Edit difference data
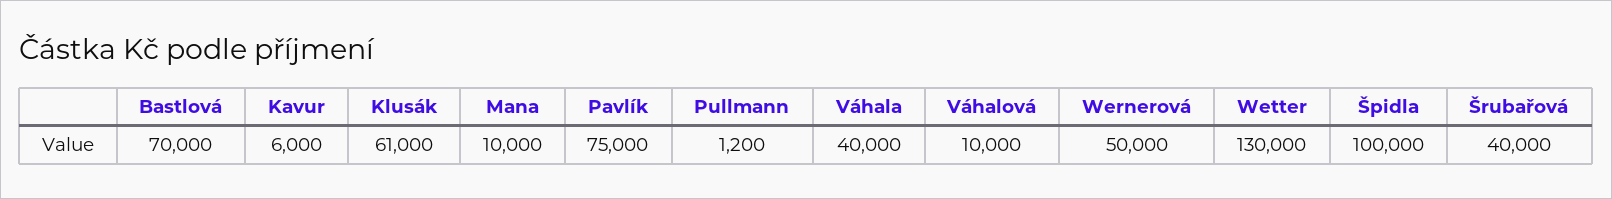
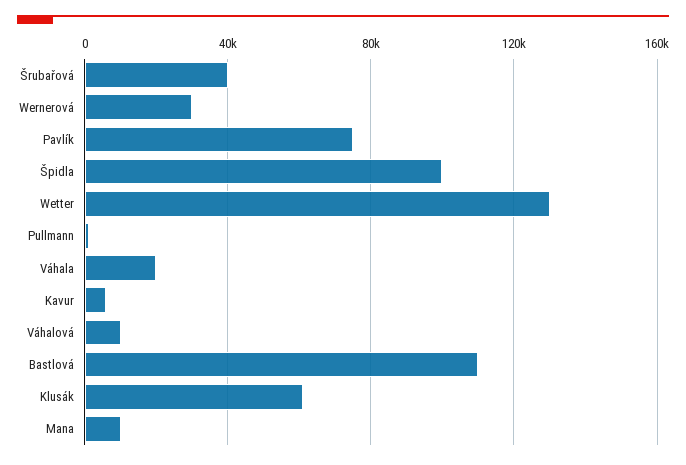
  {
-   "Bastlová": 70000,
+   "Bastlová": 110000,
    "Kavur": 6000,
    "Klusák": 61000,
    "Mana": 10000,
    "Pavlík": 75000,
    "Pullmann": 1200,
-   "Váhala": 40000,
+   "Váhala": 20000,
    "Váhalová": 10000,
-   "Wernerová": 50000,
+   "Wernerová": 30000,
    "Wetter": 130000,
    "Špidla": 100000,
    "Šrubařová": 40000
  }

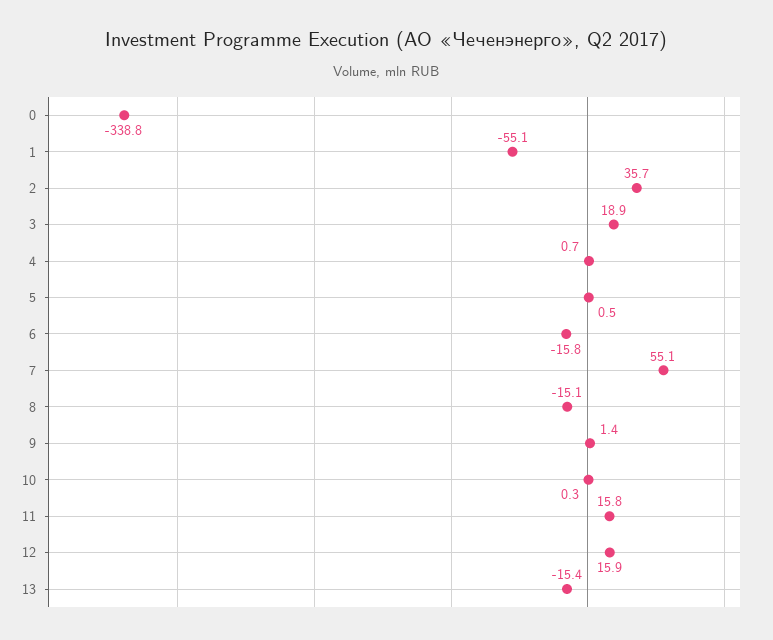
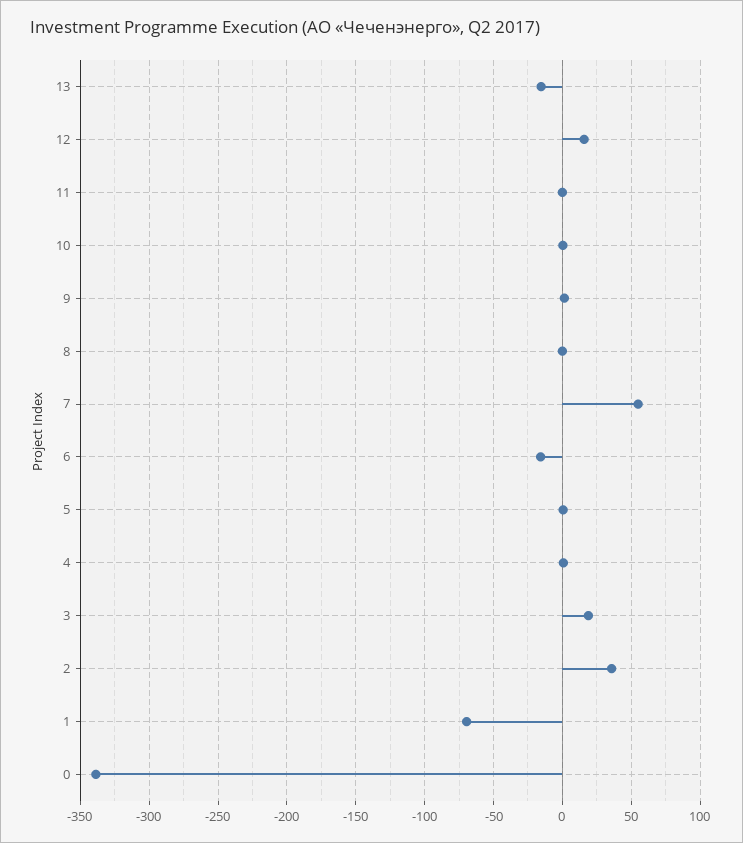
  {
    "0": -338.8,
-   "1": -55.1,
+   "1": -70,
    "2": 35.7,
    "3": 18.9,
    "4": 0.7,
    "5": 0.5,
    "6": -15.8,
    "7": 55.1,
-   "8": -15.1,
+   "8": 0,
    "9": 1.4,
    "10": 0.3,
-   "11": 15.8,
+   "11": 0,
    "12": 15.9,
    "13": -15.4
  }

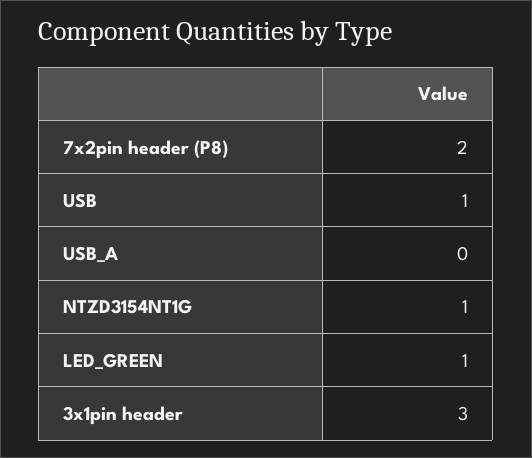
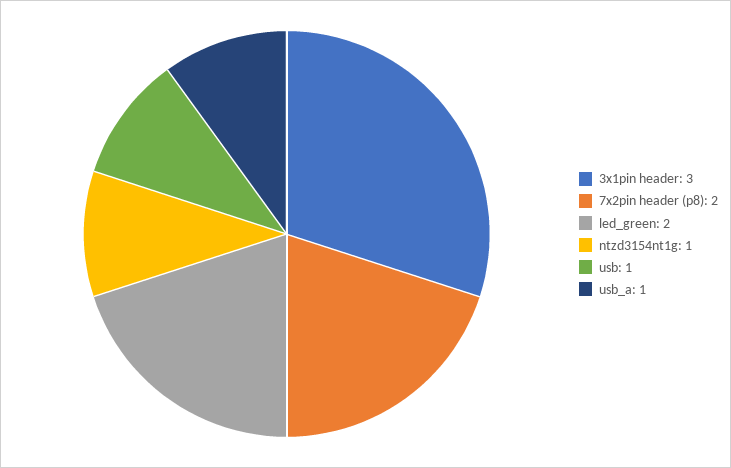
  {
    "7x2pin header (P8)": 2,
    "USB": 1,
-   "USB_A": 0,
+   "USB_A": 1,
    "NTZD3154NT1G": 1,
-   "LED_GREEN": 1,
+   "LED_GREEN": 2,
    "3x1pin header": 3
  }

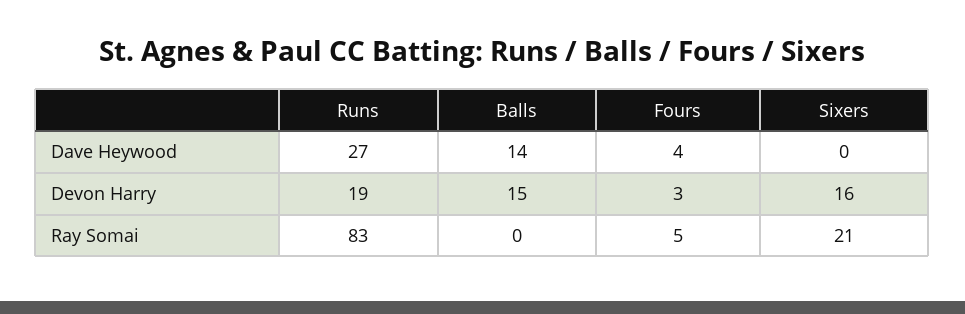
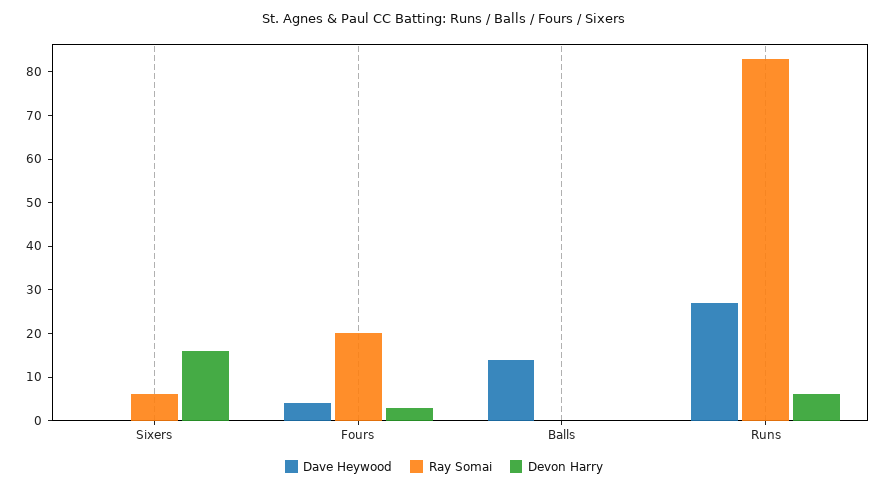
  {
    "Dave Heywood": {
      "Runs": 27,
      "Balls": 14,
      "Fours": 4,
      "Sixers": 0
    },
    "Devon Harry": {
-     "Runs": 19,
+     "Runs": 5,
-     "Balls": 15,
+     "Balls": 0,
      "Fours": 3,
      "Sixers": 16
    },
    "Ray Somai": {
      "Runs": 83,
      "Balls": 0,
-     "Fours": 5,
+     "Fours": 20,
-     "Sixers": 21
+     "Sixers": 5
    }
  }

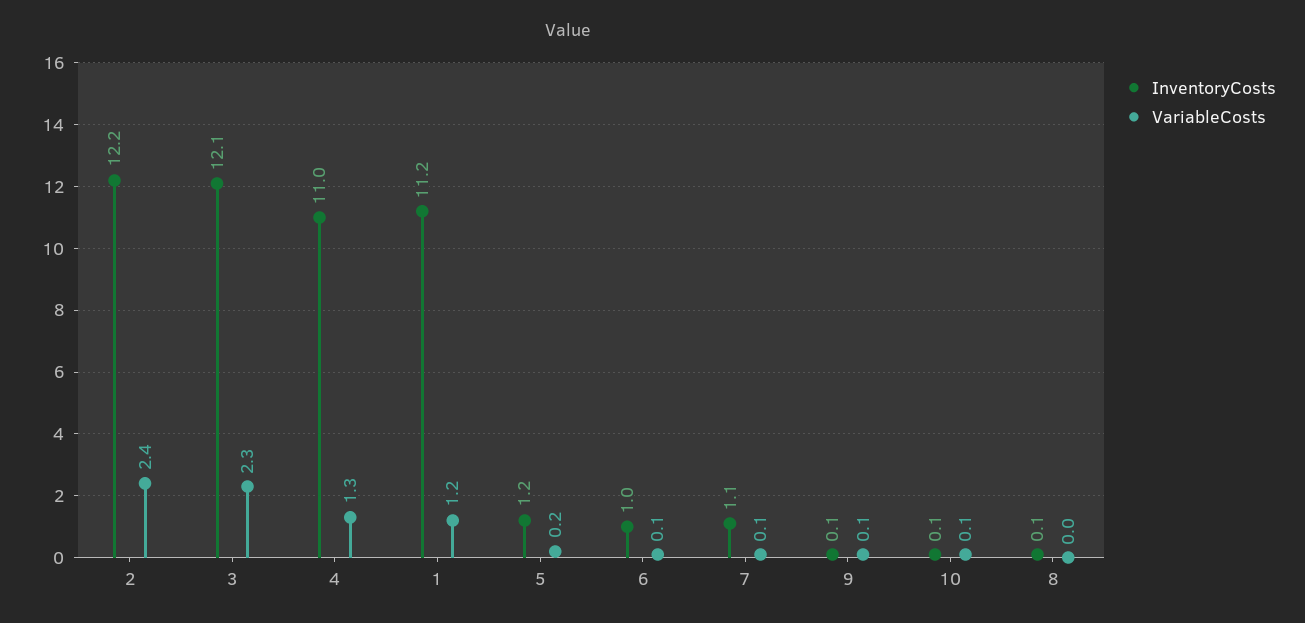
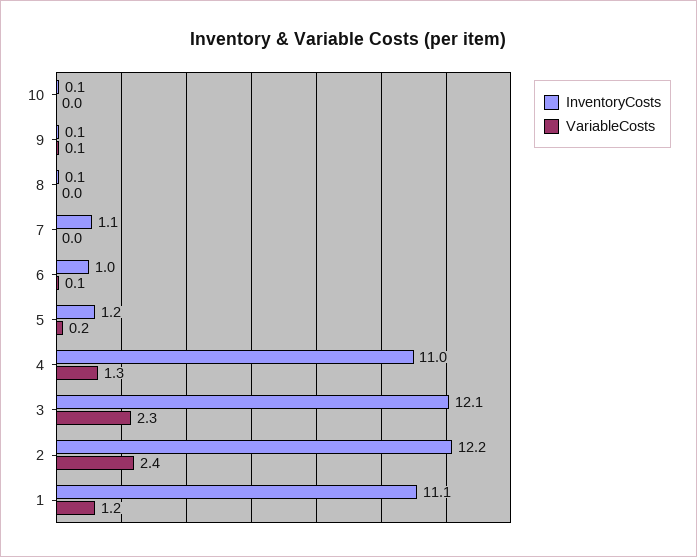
  {
    "InventoryCosts": {
      "2": 12.2,
      "3": 12.1,
      "4": 11,
-     "1": 11.2,
+     "1": 11.1,
      "5": 1.2,
      "6": 1,
      "7": 1.1,
      "9": 0.1,
      "10": 0.1,
      "8": 0.1
    },
    "VariableCosts": {
      "2": 2.4,
      "3": 2.3,
      "4": 1.3,
      "1": 1.2,
      "5": 0.2,
      "6": 0.1,
-     "7": 0.1,
+     "7": 0,
      "9": 0.1,
-     "10": 0.1,
+     "10": 0,
      "8": 0
    }
  }

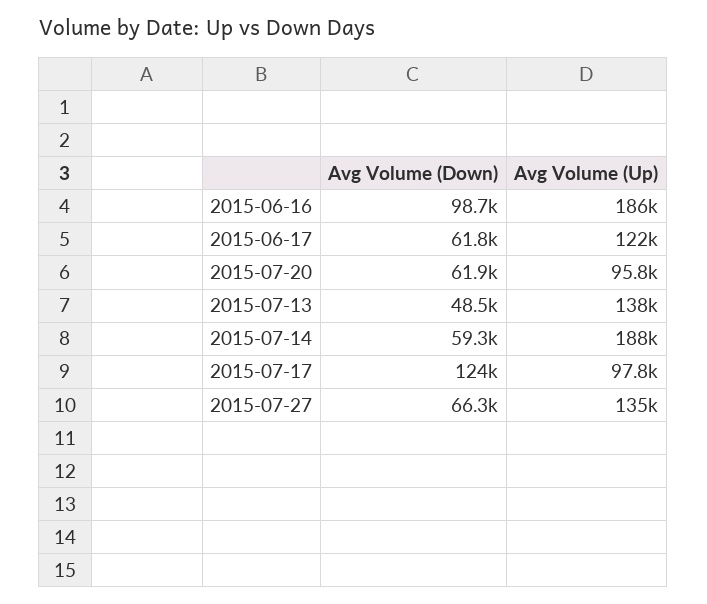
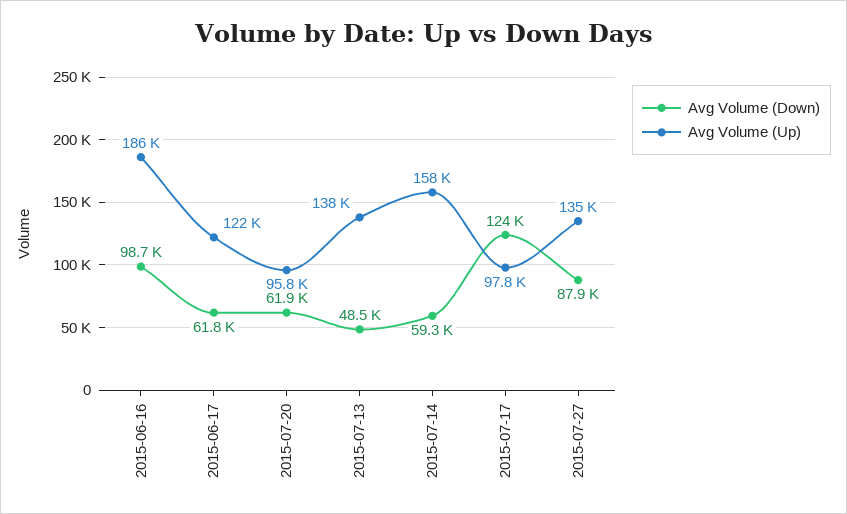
  {
    "Avg Volume (Down)": {
      "2015-06-16": 98700,
      "2015-06-17": 61800,
      "2015-07-20": 61900,
      "2015-07-13": 48500,
      "2015-07-14": 59300,
      "2015-07-17": 124000,
-     "2015-07-27": 66300
+     "2015-07-27": 87900
    },
    "Avg Volume (Up)": {
      "2015-06-16": 186000,
      "2015-06-17": 122000,
      "2015-07-20": 95800,
      "2015-07-13": 138000,
-     "2015-07-14": 188000,
+     "2015-07-14": 158000,
      "2015-07-17": 97800,
      "2015-07-27": 135000
    }
  }

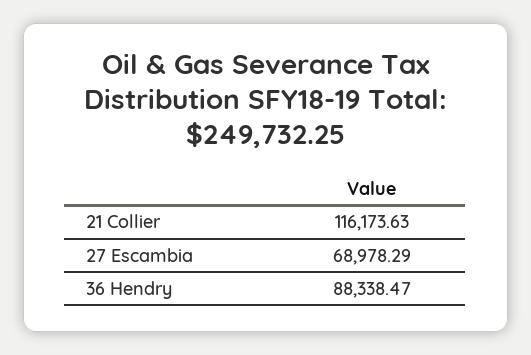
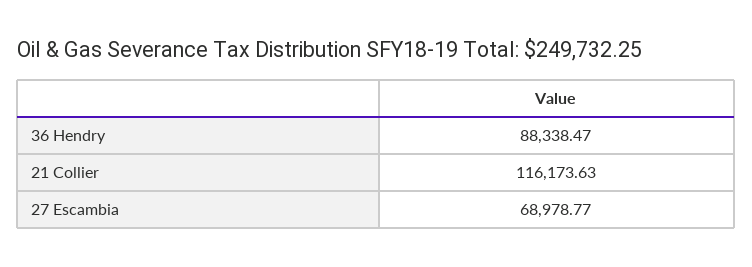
  {
    "21 Collier": 116173.63,
-   "27 Escambia": 68978.29,
+   "27 Escambia": 68978.77,
    "36 Hendry": 88338.47
  }

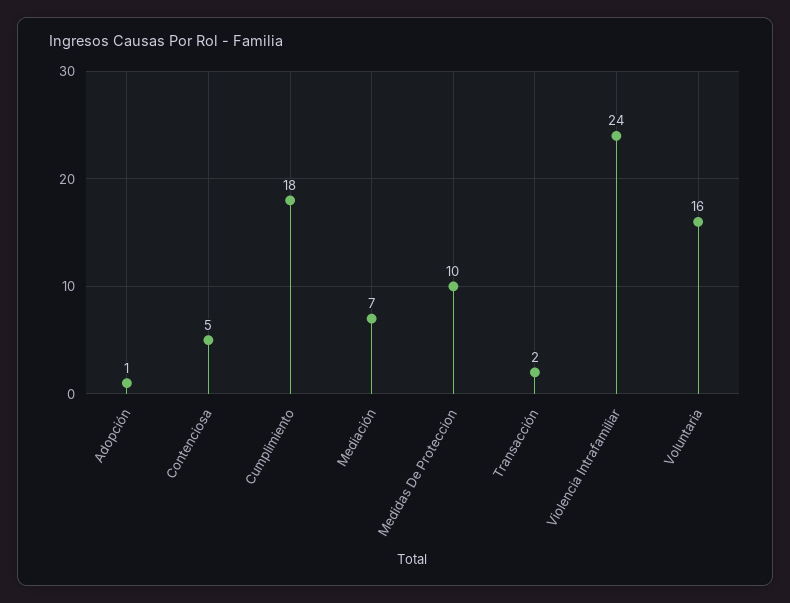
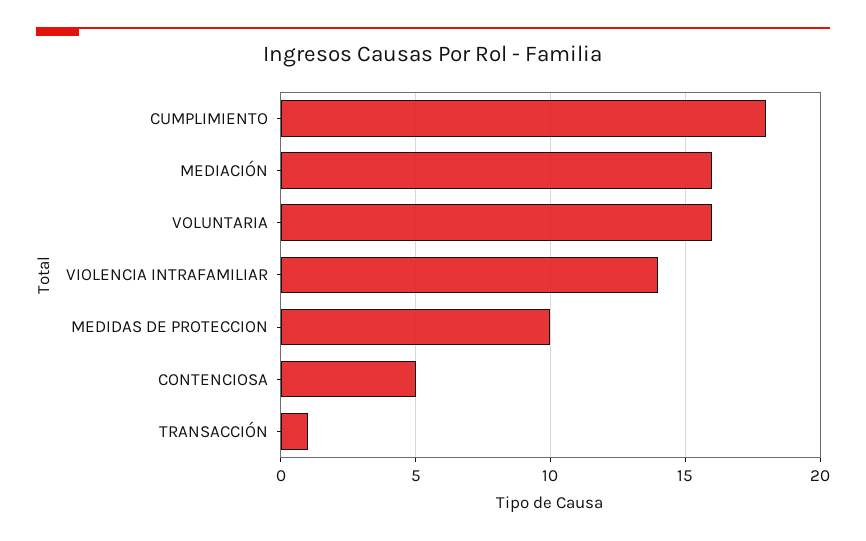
  {
-   "Adopción": 1,
    "Contenciosa": 5,
    "Cumplimiento": 18,
-   "Mediación": 7,
+   "Mediación": 16,
    "Medidas De Proteccion": 10,
-   "Transacción": 2,
+   "Transacción": 1,
-   "Violencia Intrafamiliar": 24,
+   "Violencia Intrafamiliar": 14,
    "Voluntaria": 16
  }

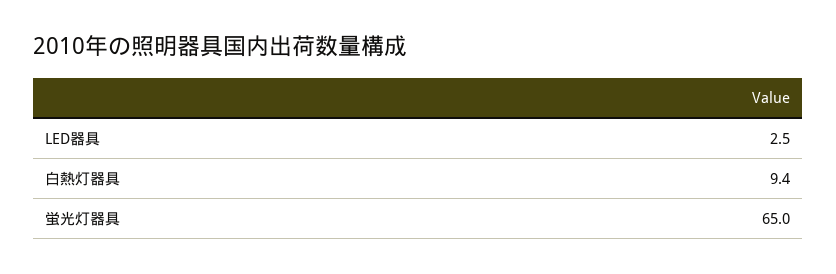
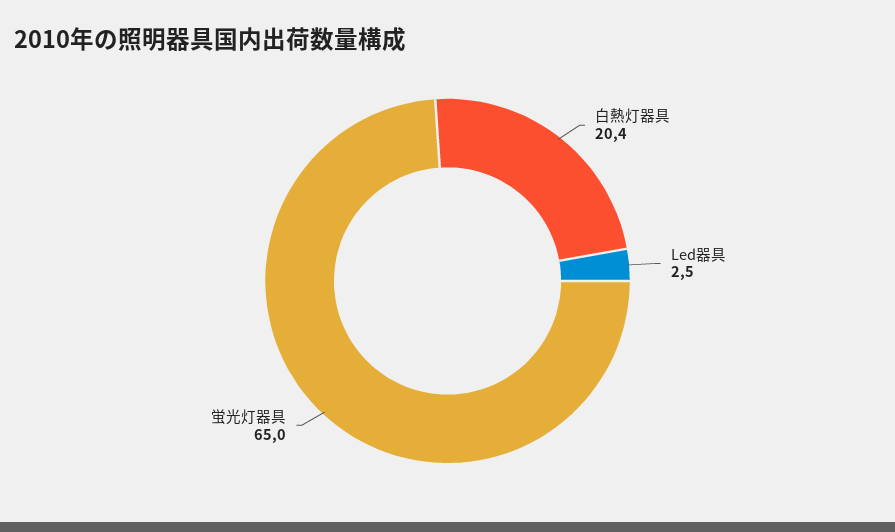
  {
    "LED器具": 2.5,
-   "白熱灯器具": 9.4,
+   "白熱灯器具": 20.4,
    "蛍光灯器具": 65
  }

## Description of the task
All lines above are to be restated word for word, with pictures excluded.

## Answer space
  {
-   "Bastlová": 70000,
+   "Bastlová": 110000,
    "Kavur": 6000,
    "Klusák": 61000,
    "Mana": 10000,
    "Pavlík": 75000,
    "Pullmann": 1200,
-   "Váhala": 40000,
+   "Váhala": 20000,
    "Váhalová": 10000,
-   "Wernerová": 50000,
+   "Wernerová": 30000,
    "Wetter": 130000,
    "Špidla": 100000,
    "Šrubařová": 40000
  }

  {
    "0": -338.8,
-   "1": -55.1,
+   "1": -70,
    "2": 35.7,
    "3": 18.9,
    "4": 0.7,
    "5": 0.5,
    "6": -15.8,
    "7": 55.1,
-   "8": -15.1,
+   "8": 0,
    "9": 1.4,
    "10": 0.3,
-   "11": 15.8,
+   "11": 0,
    "12": 15.9,
    "13": -15.4
  }

  {
    "7x2pin header (P8)": 2,
    "USB": 1,
-   "USB_A": 0,
+   "USB_A": 1,
    "NTZD3154NT1G": 1,
-   "LED_GREEN": 1,
+   "LED_GREEN": 2,
    "3x1pin header": 3
  }

  {
    "Dave Heywood": {
      "Runs": 27,
      "Balls": 14,
      "Fours": 4,
      "Sixers": 0
    },
    "Devon Harry": {
-     "Runs": 19,
+     "Runs": 5,
-     "Balls": 15,
+     "Balls": 0,
      "Fours": 3,
      "Sixers": 16
    },
    "Ray Somai": {
      "Runs": 83,
      "Balls": 0,
-     "Fours": 5,
+     "Fours": 20,
-     "Sixers": 21
+     "Sixers": 5
    }
  }

  {
    "InventoryCosts": {
      "2": 12.2,
      "3": 12.1,
      "4": 11,
-     "1": 11.2,
+     "1": 11.1,
      "5": 1.2,
      "6": 1,
      "7": 1.1,
      "9": 0.1,
      "10": 0.1,
      "8": 0.1
    },
    "VariableCosts": {
      "2": 2.4,
      "3": 2.3,
      "4": 1.3,
      "1": 1.2,
      "5": 0.2,
      "6": 0.1,
-     "7": 0.1,
+     "7": 0,
      "9": 0.1,
-     "10": 0.1,
+     "10": 0,
      "8": 0
    }
  }

  {
    "Avg Volume (Down)": {
      "2015-06-16": 98700,
      "2015-06-17": 61800,
      "2015-07-20": 61900,
      "2015-07-13": 48500,
      "2015-07-14": 59300,
      "2015-07-17": 124000,
-     "2015-07-27": 66300
+     "2015-07-27": 87900
    },
    "Avg Volume (Up)": {
      "2015-06-16": 186000,
      "2015-06-17": 122000,
      "2015-07-20": 95800,
      "2015-07-13": 138000,
-     "2015-07-14": 188000,
+     "2015-07-14": 158000,
      "2015-07-17": 97800,
      "2015-07-27": 135000
    }
  }

  {
    "21 Collier": 116173.63,
-   "27 Escambia": 68978.29,
+   "27 Escambia": 68978.77,
    "36 Hendry": 88338.47
  }

  {
-   "Adopción": 1,
    "Contenciosa": 5,
    "Cumplimiento": 18,
-   "Mediación": 7,
+   "Mediación": 16,
    "Medidas De Proteccion": 10,
-   "Transacción": 2,
+   "Transacción": 1,
-   "Violencia Intrafamiliar": 24,
+   "Violencia Intrafamiliar": 14,
    "Voluntaria": 16
  }

  {
    "LED器具": 2.5,
-   "白熱灯器具": 9.4,
+   "白熱灯器具": 20.4,
    "蛍光灯器具": 65
  }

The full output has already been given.